■ To do
Can you put every line of the material below into a numbered list, leaving out the blank lines?

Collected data
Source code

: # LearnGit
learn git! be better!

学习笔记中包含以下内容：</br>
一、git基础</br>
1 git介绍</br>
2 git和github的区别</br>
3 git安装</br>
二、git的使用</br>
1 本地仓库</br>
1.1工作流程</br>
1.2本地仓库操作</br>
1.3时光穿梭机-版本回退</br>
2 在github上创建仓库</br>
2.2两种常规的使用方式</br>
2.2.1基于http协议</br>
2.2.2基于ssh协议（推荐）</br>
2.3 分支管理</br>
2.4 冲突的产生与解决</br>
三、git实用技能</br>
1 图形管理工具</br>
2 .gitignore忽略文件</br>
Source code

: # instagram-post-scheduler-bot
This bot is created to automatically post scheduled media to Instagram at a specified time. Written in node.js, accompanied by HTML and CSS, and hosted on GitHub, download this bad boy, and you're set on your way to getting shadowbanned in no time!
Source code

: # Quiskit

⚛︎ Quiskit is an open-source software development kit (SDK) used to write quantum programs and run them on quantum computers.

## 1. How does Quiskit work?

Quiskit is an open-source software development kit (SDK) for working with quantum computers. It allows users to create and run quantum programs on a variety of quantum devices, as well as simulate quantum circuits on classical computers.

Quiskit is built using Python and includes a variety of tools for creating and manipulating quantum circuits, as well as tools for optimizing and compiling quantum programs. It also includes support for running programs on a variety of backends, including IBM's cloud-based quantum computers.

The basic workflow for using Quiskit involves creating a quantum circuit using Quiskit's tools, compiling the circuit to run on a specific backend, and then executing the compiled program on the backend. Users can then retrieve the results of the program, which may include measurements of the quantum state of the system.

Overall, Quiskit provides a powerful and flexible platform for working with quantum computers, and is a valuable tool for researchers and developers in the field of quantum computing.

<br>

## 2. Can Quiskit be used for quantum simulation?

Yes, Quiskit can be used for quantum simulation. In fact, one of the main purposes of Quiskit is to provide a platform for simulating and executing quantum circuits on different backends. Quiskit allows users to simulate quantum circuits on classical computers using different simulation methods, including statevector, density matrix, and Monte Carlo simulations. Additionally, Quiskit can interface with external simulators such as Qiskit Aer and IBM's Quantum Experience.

■ Task output
1. Source code
2. : # LearnGit
3. learn git! be better!
4. 学习笔记中包含以下内容：</br>
5. 一、git基础</br>
6. 1 git介绍</br>
7. 2 git和github的区别</br>
8. 3 git安装</br>
9. 二、git的使用</br>
10. 1 本地仓库</br>
11. 1.1工作流程</br>
12. 1.2本地仓库操作</br>
13. 1.3时光穿梭机-版本回退</br>
14. 2 在github上创建仓库</br>
15. 2.2两种常规的使用方式</br>
16. 2.2.1基于http协议</br>
17. 2.2.2基于ssh协议（推荐）</br>
18. 2.3 分支管理</br>
19. 2.4 冲突的产生与解决</br>
20. 三、git实用技能</br>
21. 1 图形管理工具</br>
22. 2 .gitignore忽略文件</br>
23. Source code
24. : # instagram-post-scheduler-bot
25. This bot is created to automatically post scheduled media to Instagram at a specified time. Written in node.js, accompanied by HTML and CSS, and hosted on GitHub, download this bad boy, and you're set on your way to getting shadowbanned in no time!
26. Source code
27. : # Quiskit
28. ⚛︎ Quiskit is an open-source software development kit (SDK) used to write quantum programs and run them on quantum computers.
29. ## 1. How does Quiskit work?
30. Quiskit is an open-source software development kit (SDK) for working with quantum computers. It allows users to create and run quantum programs on a variety of quantum devices, as well as simulate quantum circuits on classical computers.
31. Quiskit is built using Python and includes a variety of tools for creating and manipulating quantum circuits, as well as tools for optimizing and compiling quantum programs. It also includes support for running programs on a variety of backends, including IBM's cloud-based quantum computers.
32. The basic workflow for using Quiskit involves creating a quantum circuit using Quiskit's tools, compiling the circuit to run on a specific backend, and then executing the compiled program on the backend. Users can then retrieve the results of the program, which may include measurements of the quantum state of the system.
33. Overall, Quiskit provides a powerful and flexible platform for working with quantum computers, and is a valuable tool for researchers and developers in the field of quantum computing.
34. <br>
35. ## 2. Can Quiskit be used for quantum simulation?
36. Yes, Quiskit can be used for quantum simulation. In fact, one of the main purposes of Quiskit is to provide a platform for simulating and executing quantum circuits on different backends. Quiskit allows users to simulate quantum circuits on classical computers using different simulation methods, including statevector, density matrix, and Monte Carlo simulations. Additionally, Quiskit can interface with external simulators such as Qiskit Aer and IBM's Quantum Experience.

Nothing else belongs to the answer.